AIM OF THE EXERCISE.
Each entry needs to be retyped exactly, with nothing added or dropped.

MATERIAL FOR THIS TASK.

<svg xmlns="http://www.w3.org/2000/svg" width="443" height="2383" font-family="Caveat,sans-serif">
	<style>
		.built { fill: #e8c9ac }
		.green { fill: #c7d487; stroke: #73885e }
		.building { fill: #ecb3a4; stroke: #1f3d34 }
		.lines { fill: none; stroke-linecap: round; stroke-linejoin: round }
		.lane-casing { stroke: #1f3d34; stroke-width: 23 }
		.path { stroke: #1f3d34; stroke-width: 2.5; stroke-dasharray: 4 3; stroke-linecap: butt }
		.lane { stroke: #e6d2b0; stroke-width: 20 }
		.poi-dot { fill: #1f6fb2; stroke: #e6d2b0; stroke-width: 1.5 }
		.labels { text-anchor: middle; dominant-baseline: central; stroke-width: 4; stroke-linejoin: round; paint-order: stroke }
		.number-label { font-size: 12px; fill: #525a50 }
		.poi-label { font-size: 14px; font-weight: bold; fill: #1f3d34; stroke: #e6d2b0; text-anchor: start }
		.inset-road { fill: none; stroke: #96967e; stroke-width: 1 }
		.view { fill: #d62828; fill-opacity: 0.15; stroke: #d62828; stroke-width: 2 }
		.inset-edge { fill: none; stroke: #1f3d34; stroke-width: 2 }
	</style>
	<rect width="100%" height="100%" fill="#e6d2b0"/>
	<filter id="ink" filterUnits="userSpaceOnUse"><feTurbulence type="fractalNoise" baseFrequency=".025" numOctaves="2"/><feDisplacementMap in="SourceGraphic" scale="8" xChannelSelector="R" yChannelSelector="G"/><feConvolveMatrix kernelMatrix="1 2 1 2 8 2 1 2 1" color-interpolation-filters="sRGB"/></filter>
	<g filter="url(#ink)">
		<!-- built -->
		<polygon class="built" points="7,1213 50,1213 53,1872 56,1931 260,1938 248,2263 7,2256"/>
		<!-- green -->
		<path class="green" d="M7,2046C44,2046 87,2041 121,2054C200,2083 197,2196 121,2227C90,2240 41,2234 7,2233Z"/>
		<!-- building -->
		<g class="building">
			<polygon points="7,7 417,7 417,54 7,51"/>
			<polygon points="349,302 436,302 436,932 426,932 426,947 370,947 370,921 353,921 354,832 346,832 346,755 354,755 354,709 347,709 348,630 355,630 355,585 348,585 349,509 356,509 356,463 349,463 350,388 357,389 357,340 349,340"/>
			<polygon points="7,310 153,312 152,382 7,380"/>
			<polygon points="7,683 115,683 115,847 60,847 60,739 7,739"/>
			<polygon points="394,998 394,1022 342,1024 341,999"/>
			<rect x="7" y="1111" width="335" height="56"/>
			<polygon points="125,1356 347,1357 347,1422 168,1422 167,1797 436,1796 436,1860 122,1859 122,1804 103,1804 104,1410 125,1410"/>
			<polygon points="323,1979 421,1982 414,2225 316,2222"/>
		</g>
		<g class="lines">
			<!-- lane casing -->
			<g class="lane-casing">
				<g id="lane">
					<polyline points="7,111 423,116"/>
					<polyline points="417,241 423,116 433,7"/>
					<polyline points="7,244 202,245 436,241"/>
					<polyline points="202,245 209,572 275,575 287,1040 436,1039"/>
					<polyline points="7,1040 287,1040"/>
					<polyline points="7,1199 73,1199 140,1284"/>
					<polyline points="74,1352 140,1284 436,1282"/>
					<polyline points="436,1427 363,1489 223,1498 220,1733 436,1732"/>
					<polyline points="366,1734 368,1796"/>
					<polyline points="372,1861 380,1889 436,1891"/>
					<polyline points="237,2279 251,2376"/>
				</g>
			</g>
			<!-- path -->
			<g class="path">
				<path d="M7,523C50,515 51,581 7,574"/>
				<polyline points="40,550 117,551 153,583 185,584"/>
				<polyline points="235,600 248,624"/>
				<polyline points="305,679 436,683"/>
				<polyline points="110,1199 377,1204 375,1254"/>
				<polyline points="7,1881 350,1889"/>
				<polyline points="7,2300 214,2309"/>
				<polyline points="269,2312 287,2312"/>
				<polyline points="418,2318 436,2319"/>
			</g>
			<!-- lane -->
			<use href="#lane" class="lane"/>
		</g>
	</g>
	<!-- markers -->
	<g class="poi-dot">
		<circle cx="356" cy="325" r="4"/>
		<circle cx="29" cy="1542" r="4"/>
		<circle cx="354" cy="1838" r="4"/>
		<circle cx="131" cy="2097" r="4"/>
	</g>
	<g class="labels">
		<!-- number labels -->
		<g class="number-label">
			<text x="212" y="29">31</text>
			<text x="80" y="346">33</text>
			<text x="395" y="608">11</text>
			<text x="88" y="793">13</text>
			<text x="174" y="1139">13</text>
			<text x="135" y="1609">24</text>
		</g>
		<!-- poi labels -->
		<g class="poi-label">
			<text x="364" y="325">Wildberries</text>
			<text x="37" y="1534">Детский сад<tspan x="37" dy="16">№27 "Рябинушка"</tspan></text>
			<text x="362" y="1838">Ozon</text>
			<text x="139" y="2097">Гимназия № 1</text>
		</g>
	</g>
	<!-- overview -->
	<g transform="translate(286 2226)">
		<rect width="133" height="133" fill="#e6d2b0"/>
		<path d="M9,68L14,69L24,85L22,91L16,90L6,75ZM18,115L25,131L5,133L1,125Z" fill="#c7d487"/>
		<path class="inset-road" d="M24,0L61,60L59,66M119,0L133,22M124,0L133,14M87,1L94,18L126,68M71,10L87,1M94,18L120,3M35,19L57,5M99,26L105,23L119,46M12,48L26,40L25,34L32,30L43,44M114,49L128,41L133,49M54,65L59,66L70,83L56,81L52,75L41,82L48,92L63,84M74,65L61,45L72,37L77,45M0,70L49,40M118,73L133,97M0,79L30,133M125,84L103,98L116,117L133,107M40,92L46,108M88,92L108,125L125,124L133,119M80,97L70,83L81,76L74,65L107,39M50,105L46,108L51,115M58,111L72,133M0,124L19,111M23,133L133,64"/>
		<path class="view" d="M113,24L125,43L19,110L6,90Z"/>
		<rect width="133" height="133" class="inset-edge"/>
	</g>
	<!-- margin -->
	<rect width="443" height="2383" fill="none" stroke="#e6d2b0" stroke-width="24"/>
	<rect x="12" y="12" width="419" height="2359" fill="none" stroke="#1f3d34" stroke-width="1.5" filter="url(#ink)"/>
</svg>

ANSWER SECTION.
<svg xmlns="http://www.w3.org/2000/svg" width="443" height="2383" font-family="Caveat,sans-serif">
	<style>
		.built { fill: #e8c9ac }
		.green { fill: #c7d487; stroke: #73885e }
		.building { fill: #ecb3a4; stroke: #1f3d34 }
		.lines { fill: none; stroke-linecap: round; stroke-linejoin: round }
		.lane-casing { stroke: #1f3d34; stroke-width: 23 }
		.path { stroke: #1f3d34; stroke-width: 2.5; stroke-dasharray: 4 3; stroke-linecap: butt }
		.lane { stroke: #e6d2b0; stroke-width: 20 }
		.poi-dot { fill: #1f6fb2; stroke: #e6d2b0; stroke-width: 1.5 }
		.labels { text-anchor: middle; dominant-baseline: central; stroke-width: 4; stroke-linejoin: round; paint-order: stroke }
		.number-label { font-size: 12px; fill: #525a50 }
		.poi-label { font-size: 14px; font-weight: bold; fill: #1f3d34; stroke: #e6d2b0; text-anchor: start }
		.inset-road { fill: none; stroke: #96967e; stroke-width: 1 }
		.view { fill: #d62828; fill-opacity: 0.15; stroke: #d62828; stroke-width: 2 }
		.inset-edge { fill: none; stroke: #1f3d34; stroke-width: 2 }
	</style>
	<rect width="100%" height="100%" fill="#e6d2b0"/>
	<filter id="ink" filterUnits="userSpaceOnUse"><feTurbulence type="fractalNoise" baseFrequency=".025" numOctaves="2"/><feDisplacementMap in="SourceGraphic" scale="8" xChannelSelector="R" yChannelSelector="G"/><feConvolveMatrix kernelMatrix="1 2 1 2 8 2 1 2 1" color-interpolation-filters="sRGB"/></filter>
	<g filter="url(#ink)">
		<!-- built -->
		<polygon class="built" points="7,1213 50,1213 53,1872 56,1931 260,1938 248,2263 7,2256"/>
		<!-- green -->
		<path class="green" d="M7,2046C44,2046 87,2041 121,2054C200,2083 197,2196 121,2227C90,2240 41,2234 7,2233Z"/>
		<!-- building -->
		<g class="building">
			<polygon points="7,7 417,7 417,54 7,51"/>
			<polygon points="349,302 436,302 436,932 426,932 426,947 370,947 370,921 353,921 354,832 346,832 346,755 354,755 354,709 347,709 348,630 355,630 355,585 348,585 349,509 356,509 356,463 349,463 350,388 357,389 357,340 349,340"/>
			<polygon points="7,310 153,312 152,382 7,380"/>
			<polygon points="7,683 115,683 115,847 60,847 60,739 7,739"/>
			<polygon points="394,998 394,1022 342,1024 341,999"/>
			<rect x="7" y="1111" width="335" height="56"/>
			<polygon points="125,1356 347,1357 347,1422 168,1422 167,1797 436,1796 436,1860 122,1859 122,1804 103,1804 104,1410 125,1410"/>
			<polygon points="323,1979 421,1982 414,2225 316,2222"/>
		</g>
		<g class="lines">
			<!-- lane casing -->
			<g class="lane-casing">
				<g id="lane">
					<polyline points="7,111 423,116"/>
					<polyline points="417,241 423,116 433,7"/>
					<polyline points="7,244 202,245 436,241"/>
					<polyline points="202,245 209,572 275,575 287,1040 436,1039"/>
					<polyline points="7,1040 287,1040"/>
					<polyline points="7,1199 73,1199 140,1284"/>
					<polyline points="74,1352 140,1284 436,1282"/>
					<polyline points="436,1427 363,1489 223,1498 220,1733 436,1732"/>
					<polyline points="366,1734 368,1796"/>
					<polyline points="372,1861 380,1889 436,1891"/>
					<polyline points="237,2279 251,2376"/>
				</g>
			</g>
			<!-- path -->
			<g class="path">
				<path d="M7,523C50,515 51,581 7,574"/>
				<polyline points="40,550 117,551 153,583 185,584"/>
				<polyline points="235,600 248,624"/>
				<polyline points="305,679 436,683"/>
				<polyline points="110,1199 377,1204 375,1254"/>
				<polyline points="7,1881 350,1889"/>
				<polyline points="7,2300 214,2309"/>
				<polyline points="269,2312 287,2312"/>
				<polyline points="418,2318 436,2319"/>
			</g>
			<!-- lane -->
			<use href="#lane" class="lane"/>
		</g>
	</g>
	<!-- markers -->
	<g class="poi-dot">
		<circle cx="356" cy="325" r="4"/>
		<circle cx="29" cy="1542" r="4"/>
		<circle cx="354" cy="1838" r="4"/>
		<circle cx="131" cy="2097" r="4"/>
	</g>
	<g class="labels">
		<!-- number labels -->
		<g class="number-label">
			<text x="212" y="29">31</text>
			<text x="80" y="346">33</text>
			<text x="395" y="608">11</text>
			<text x="88" y="793">13</text>
			<text x="174" y="1139">13</text>
			<text x="135" y="1609">24</text>
		</g>
		<!-- poi labels -->
		<g class="poi-label">
			<text x="364" y="325">Wildberries</text>
			<text x="37" y="1534">Детский сад<tspan x="37" dy="16">№27 "Рябинушка"</tspan></text>
			<text x="362" y="1838">Ozon</text>
			<text x="139" y="2097">Гимназия № 1</text>
		</g>
	</g>
	<!-- overview -->
	<g transform="translate(286 2226)">
		<rect width="133" height="133" fill="#e6d2b0"/>
		<path d="M9,68L14,69L24,85L22,91L16,90L6,75ZM18,115L25,131L5,133L1,125Z" fill="#c7d487"/>
		<path class="inset-road" d="M24,0L61,60L59,66M119,0L133,22M124,0L133,14M87,1L94,18L126,68M71,10L87,1M94,18L120,3M35,19L57,5M99,26L105,23L119,46M12,48L26,40L25,34L32,30L43,44M114,49L128,41L133,49M54,65L59,66L70,83L56,81L52,75L41,82L48,92L63,84M74,65L61,45L72,37L77,45M0,70L49,40M118,73L133,97M0,79L30,133M125,84L103,98L116,117L133,107M40,92L46,108M88,92L108,125L125,124L133,119M80,97L70,83L81,76L74,65L107,39M50,105L46,108L51,115M58,111L72,133M0,124L19,111M23,133L133,64"/>
		<path class="view" d="M113,24L125,43L19,110L6,90Z"/>
		<rect width="133" height="133" class="inset-edge"/>
	</g>
	<!-- margin -->
	<rect width="443" height="2383" fill="none" stroke="#e6d2b0" stroke-width="24"/>
	<rect x="12" y="12" width="419" height="2359" fill="none" stroke="#1f3d34" stroke-width="1.5" filter="url(#ink)"/>
</svg>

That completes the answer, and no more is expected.